— ENTRIES SHOWN —
-------

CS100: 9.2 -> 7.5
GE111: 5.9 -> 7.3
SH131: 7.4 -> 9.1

-------

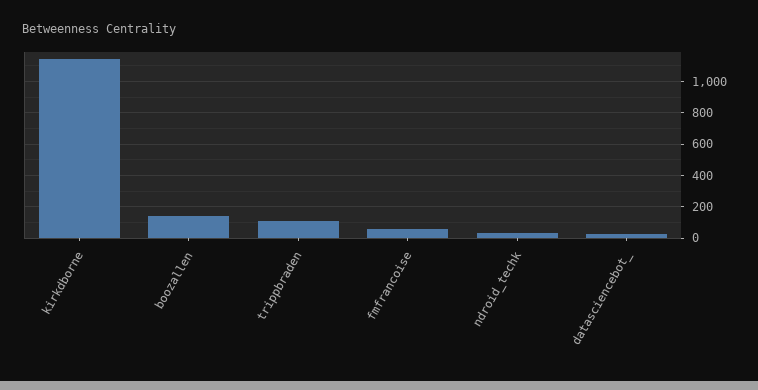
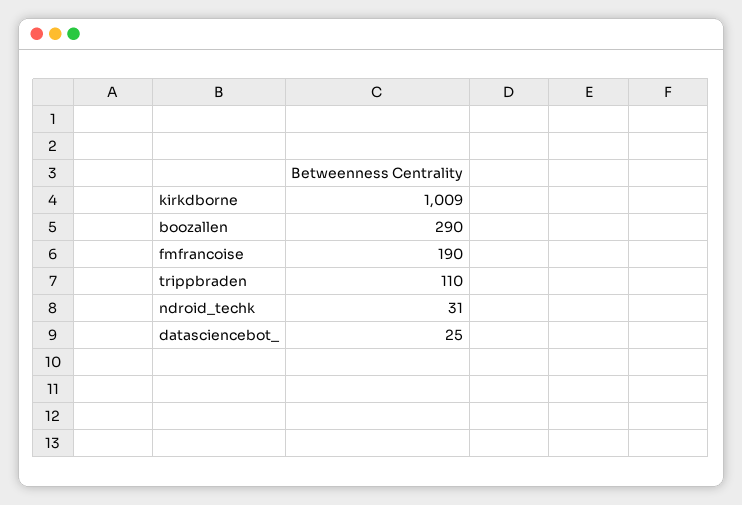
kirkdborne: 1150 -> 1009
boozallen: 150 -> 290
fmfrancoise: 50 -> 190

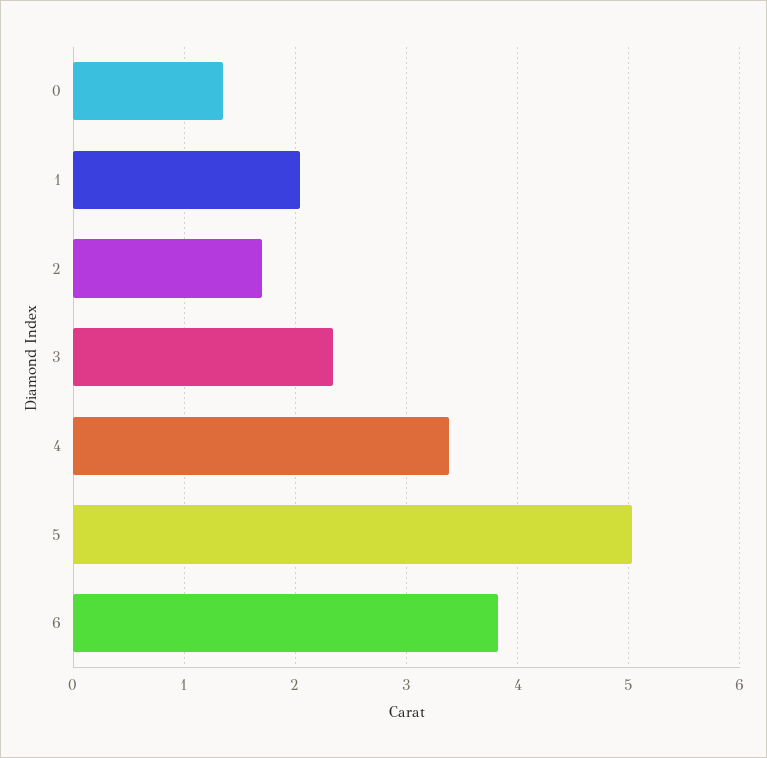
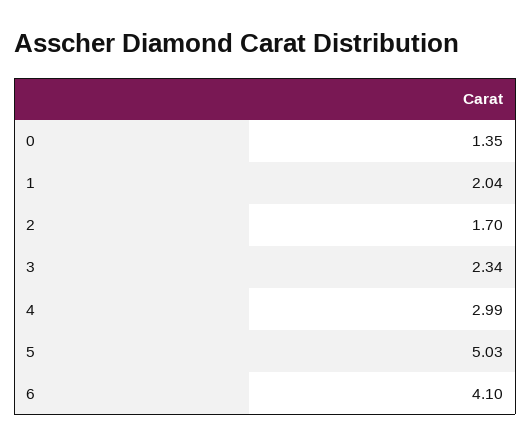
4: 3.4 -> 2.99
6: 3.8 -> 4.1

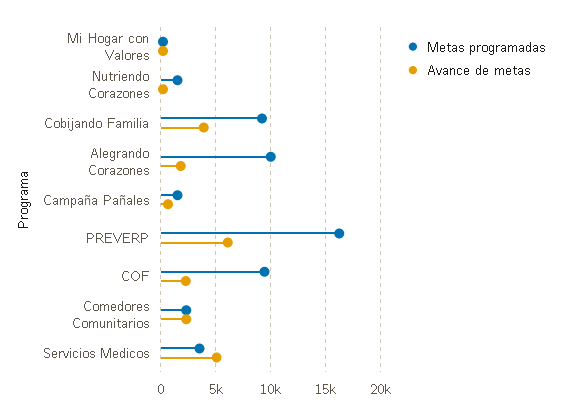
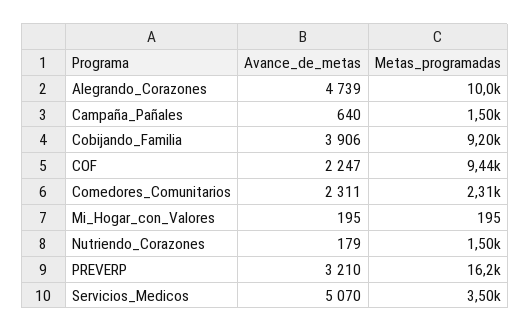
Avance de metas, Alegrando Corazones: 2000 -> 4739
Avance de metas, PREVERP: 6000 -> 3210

-------

— PROBLEM —
Count how many lines in the entries hold "metas" and reply with that number alone.

— ANSWER TO THIS EXERCISE —
2